Kowaz did a gap year in Israel after high school, studying at Hebrew University and Ben-Gurion University. Returning to Canada, he graduated from McGill University in Montreal and then completed a graduate degree in digital media at Ryerson University in Toronto. His final project for his degree addressed ways to remember and educate about the Holocaust in the 21st century.
“From the beginning, I wanted to do something that was Israel-related,” said Kowaz. “So, it was either move straight to Israel or look for something Israel-connected that was outside of Israel.” He moved to New York City and soon got work at IPF. He moved to Tel Aviv last year and, in July 2018, married Tal Dor, a former graphic designer for the Israel Defence Forces newspaper BaMahane. She occasionally gives Kowaz advice and support from her experience.
Part of a generation that gained political awareness during the Second Intifada, Kowaz said he has been affected by the violent imagery of those days.
“I obviously want the best for everyone, but Israel is most important to me and I want Israel to be a Jewish state,” he said. “I want Israel to be a state that’s also accepted in the world to the best that it can be. Obviously, there will still be people that hate us but I don’t want Israel’s best allies to be Hungary, Poland, these right-wing [governments] with elements of fascism. We don’t want those to be our best friends, so, at the end of the day, I don’t think we have a perfect partner and the Palestinians, they’re never going to be a perfect partner, but we should do what’s best for Israel, which is at least preserve conditions for a two-state solution, a form of separation to secure Israel as a Jewish and democratic state as a goal for the next five, 10, 15 years. Keep that a possibility. And, right now … I think it’s definitely still an option. It’s still on the table. We haven’t killed it. But it’s treading in the wrong direction.”
The Israel Policy Forum began in 1993, said Kowaz, on the very day the day of the famous handshake on the White House lawn with Yitzhak Rabin, Bill Clinton and Yasser Arafat.
“At that time, Yitzhak Rabin was looking for American Jewish support for his vision of peace,” he said. “Even back then, AIPAC were already becoming close with Binyamin Netanyahu, who [had been] Israel’s ambassador to the UN and, at that time, he was already opposition leader.”

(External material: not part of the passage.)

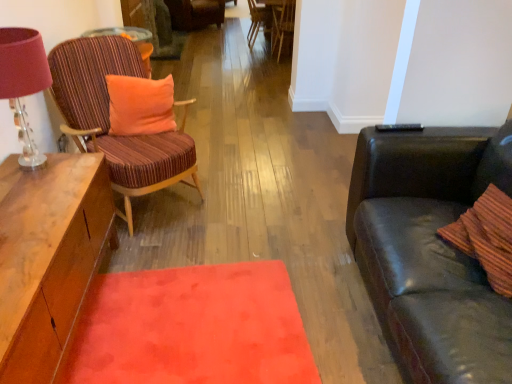
At what (x,y) coordinates should I click in order to perform the action: click on free space above velvety orange mat at center (from a real-world perspective). Please return your answer as a coordinate pair (x, y). This screenshot has height=384, width=512. Looking at the image, I should click on (186, 326).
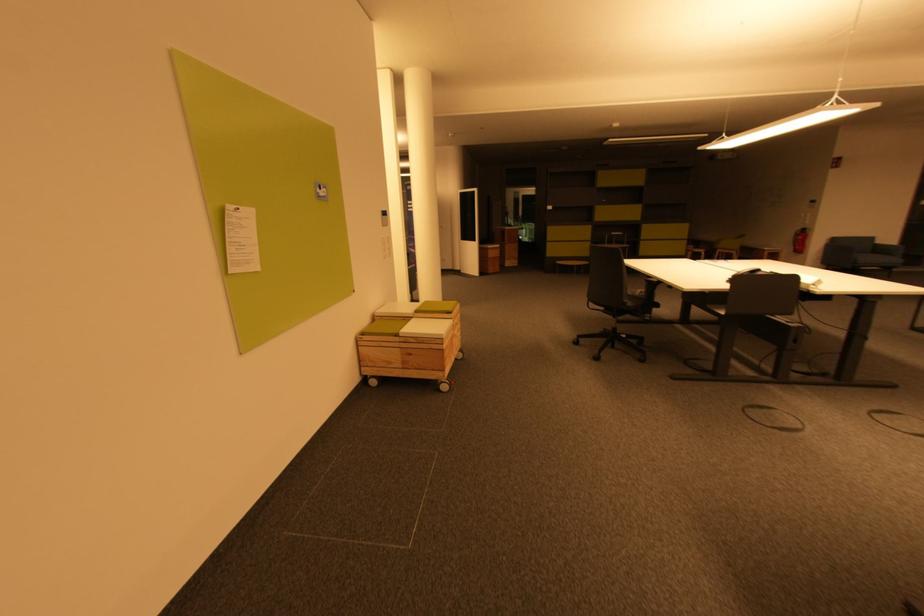
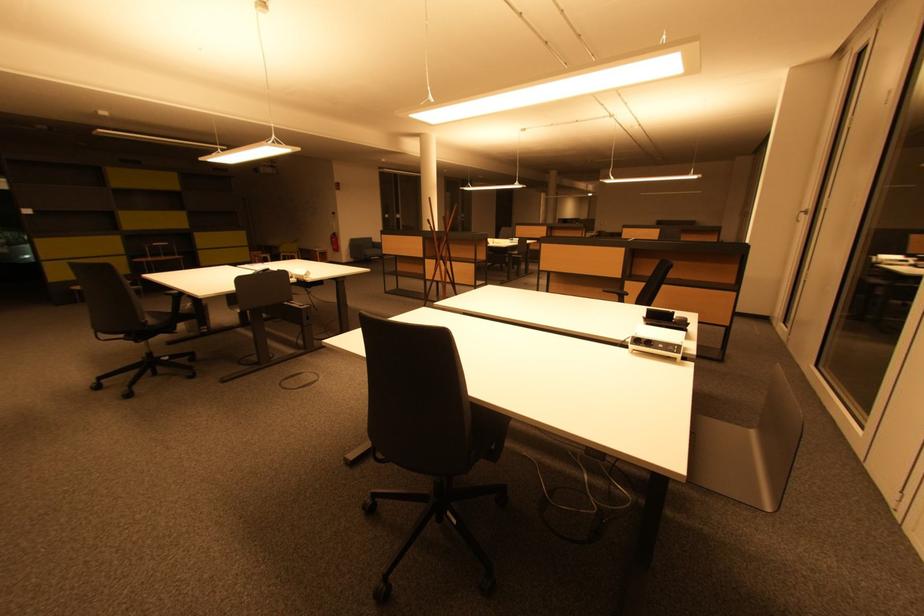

IPF does a lot of work in Washington, D.C., with policymakers, convening roundtable discussions and panels with congresspeople, congressional staffers and opinion leaders, as well as organizing events in synagogues around the United States, all focused on preserving conditions for two states.
Their positions are credibly backed up, said Kowaz, by security experts in Israel, called Commanders for Israel’s Security, which was begun by former major-general Amnon Reshef, a hero of the Yom Kippur War, and includes a cadre of 290 former IDF generals, Mossad and Shin Bet division heads and others.
“They work in Israel, so we work closely with them to relay their policy proposals and their messaging to an American audience,” he said. “It represents about 80% of the retired security establishment. It doesn’t get more legitimate than that. These are people that, I think, between all of them have 6,000 years of experience at the highest positions, making decisions constantly with people’s lives.”
While AIPAC has an upstart challenger on the left, J Street, Kowaz sees IPF as a more fact-based alternative to the politically oriented advocacy groups.
“People are looking for a voice that is different, that’s more policy-based, less trying to rally the troops and more looking at the facts,” he said. “I think we provide that kind of home and, in a way, everything’s very fact-based.”
Kowaz looks forward to continuing to work toward the perpetuation of Israel as a Jewish democratic state.
“It really doesn’t matter to me what the role is, I think that’s where I’d like to see myself,” he said, adding: “I’ve given up on the professional soccer career.”